» **INSTRUCTION**: Find each line below that contains the string "Молоко" and copy it out in full. Letter case matters.

» **DATA PROVIDED**:

● ● ● ● ● ● ●

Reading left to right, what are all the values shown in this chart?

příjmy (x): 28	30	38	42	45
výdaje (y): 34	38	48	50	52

● ● ● ● ● ● ●

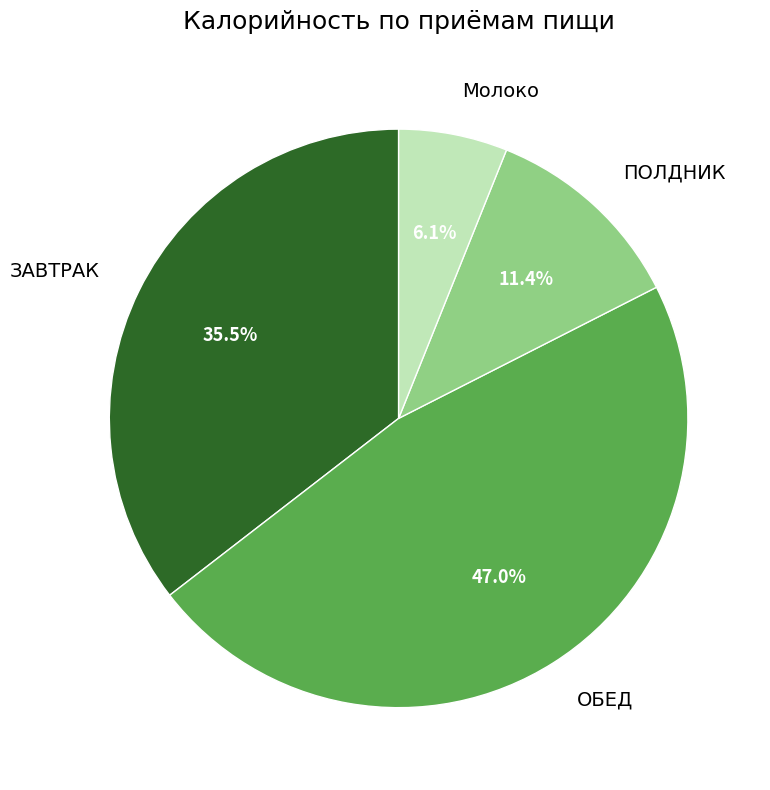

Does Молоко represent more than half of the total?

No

● ● ● ● ● ● ●

» **OUTPUT**:
Does Молоко represent more than half of the total?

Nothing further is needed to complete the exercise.